Ii can’t stand it anymore. It is the damn snuggies.
You know what you are really saying when you give someone a snuggie? You are saying:
• I ran out of gift ideas for you.
• I think that you are too damn lazy to wrap a blanket around yourself, so squeeze into this
• I looked and looked and couldn’t find anything uglier, so here is your snuggie.
• I think you have absolutely NO fashion sense what so ever, it is obvious you don’t get much out, you love to sit on the couch and eat fattening foods, your waistline is expanding fast than the unemployment rate, and you only leave the couch to go to the bathroom or the couch, so is here the ugliest gift we can find.
Let me put this as nicely as I can, if you are smiling while you are wearing a snuggie, you are brain dead or have not passed a mirror.
Here’s a commercial from hell for you. The guys are getting ready to leave work and they ask John if he wants to join them for a beer. And he says, ” Not tonight guys, I just want to go home and put on my snuggie.”
In the commercials they show a beautiful woman snuggling up to a man who is wrapped, wearing, layered in – oh whatever the hell you do with a snuggie – and obviously this woman is very drunk or higher than a kite, because I dare you to find one woman in America, NO the world, whose dream date is sitting next to any man wearing a snuggie.
What really worries me is that snuggies might become acceptable outwear. It could happen. You see kids wearing pajama pants everywhere, it is only one short step down the fashion ladder to see people wearing snuggies everywhere.
Forget the zombie movies. It is not that scary watching a bunch of dead people, their arms outstretched wandering around a shopping mall. What would be a REAL scary movie would be a bunch of people wandering around the shopping mall wearing snuggies. And if you do wear a snuggie to a mall, three questions arise. Do you need to wear underwear under it, where do you keep your wallet, and WHAT!!! Have you given up completely on even trying to look like a human being with some semblance of fashion sense?
And if you appear in any snuggie commercial, be it in print or on TV, you are really saying that you have pretty much given up on your acting career and are quite content to wrap a blanket around you that looks like a strait jacket, just so you can pay the rent.
They even have snuggies for kids. God – can you imagine wanting the hottest new video game for Christmas and your parents get you a SNUGGIE! There goes your chances of ever being invited to anyone’s house for a sleepover.
I can hear the phone conversation now ‘ “Hey Chris, come on over for our sleepover and bring your snuggie.” Then all you hear is laughter on the on the other end of the line and they hang up.
Get your kid a snuggie and you are basically saying, ” Kid, we are sending you down the fashion road of the damned early, we never expect you to date, let alone talk to a girl and we have pretty much given up on the idea of ever having grandkids.”
They even have Spiderman snuggies. OH MY GOD – I can see the headlines now. Web Slinger crashes and dies, his web slinger got caught in his snuggies . Please, make a snuggie with President Bush’s face on it, but don’t do it to my favorite super hero.

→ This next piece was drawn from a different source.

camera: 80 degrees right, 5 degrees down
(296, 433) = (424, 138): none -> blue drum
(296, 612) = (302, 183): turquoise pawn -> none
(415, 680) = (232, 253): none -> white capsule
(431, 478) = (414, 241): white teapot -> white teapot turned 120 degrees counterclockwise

All I can figure is that Spiderman’s agent made the deal, behind Spiderman’s back. Show up to fight the Goblin in a snuggie and you have pretty much ruined any reputation you had as a crimefighter
Gosh – the snuggies is advertised as a blanker with sleeves Last time I checked, wasn’t that called a COAT. Or a BATHROBE?

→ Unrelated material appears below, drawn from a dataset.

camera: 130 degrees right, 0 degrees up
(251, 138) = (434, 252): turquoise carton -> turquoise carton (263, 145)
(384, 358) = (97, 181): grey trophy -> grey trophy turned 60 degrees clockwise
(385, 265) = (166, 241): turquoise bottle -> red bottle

What really frosts me is that the snuggie inventor had to be the village idiot before he invented a “blanket with sleeves”, he was laughed out of business school for his dream of a “blanket with sleeves”, and he is now a multi-millionaire, because he had the high-tech concept of inventing a ” blanket with sleeves.”
And I am just waiting for the day when Victoria’s Secret start selling snuggies, I don’t even want to go down that road. A groom expects his new bride to wear something sexy for the honeymoon, and she comes out wearing a snuggie, Instead of facing 50 long years of marriage to his snuggie wearing wife, you read a story in the newspaper the next day that ends with ” and then he turned the gun on himself.”
But while I am ranting, what really makes me cry is that over 20 million snuggies have been sold at over $20 a piece.
And America’s taste in fashion crashes and burns one more time, proving that no matter how ugly it is, someone ,somewhere will buy it.